Detail from THE POPE'S LITTLE TWO-MOVER

     To give some idea of the detail in the original 10 × 8 inch (25 × 20 cm) painting, the tiny blue squares on the book cover are ¼-inch (6.5 mm) across. The dark knight's head is one inch (2.5 cm) from nose to mane.

     The knight is the only piece that bears a realistic semblance to the thing it symbolizes, a mounted soldier. The most familiar piece shapes were designed by early 19th century artist Nathaniel Cook, who patented them in March 1849. His knight pattern was inspired by the Parthenon Frieze in the Elgin Marbles.

     Chess originated in India and Persia during the 5th century. It is a war game and the pieces are derivative of the divisions in the Indian army of that era. The modern names of the pieces reflect the arrival of the game in European countries around the year 1000.

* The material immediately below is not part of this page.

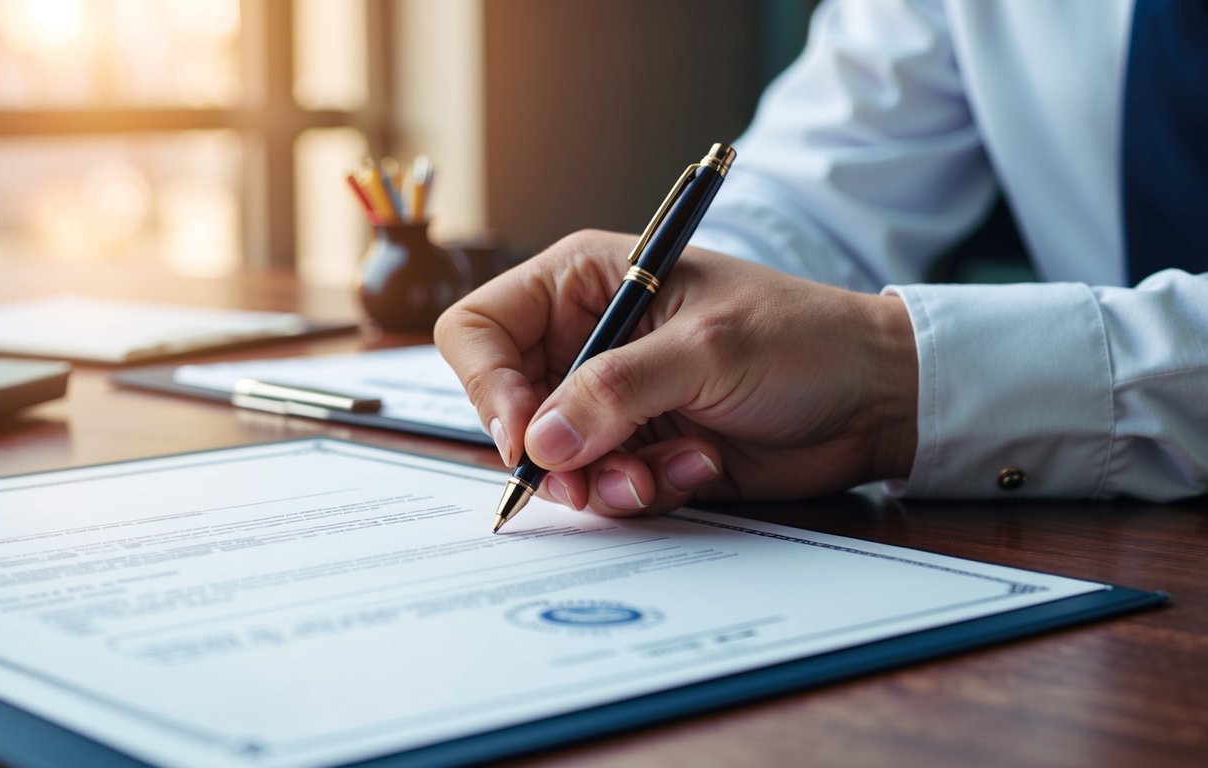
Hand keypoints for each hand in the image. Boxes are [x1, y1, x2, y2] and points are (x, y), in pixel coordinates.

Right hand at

     Originally, the pawn was an infantry soldier, the knight a mounted warrior. The bishop's shape is thought to represent a miter, the liturgical headwear of a bishop. It's actually the tusk of the Indian army elephant, with a ball affixed onto the tip and with the mouth of the beast symbolized by the slot. The rook derives its name from the ancient Sanskrit word rukh, meaning chariot. There was no queen in the Indian army; but rather a vizier, an advisor or general. Finally, in Sanskrit the king is shah and we still speak that ancient tongue when we say "check" or "checkmate." We are actually saying shah and shah mat, meaning the king is under attack or hopelessly trapped.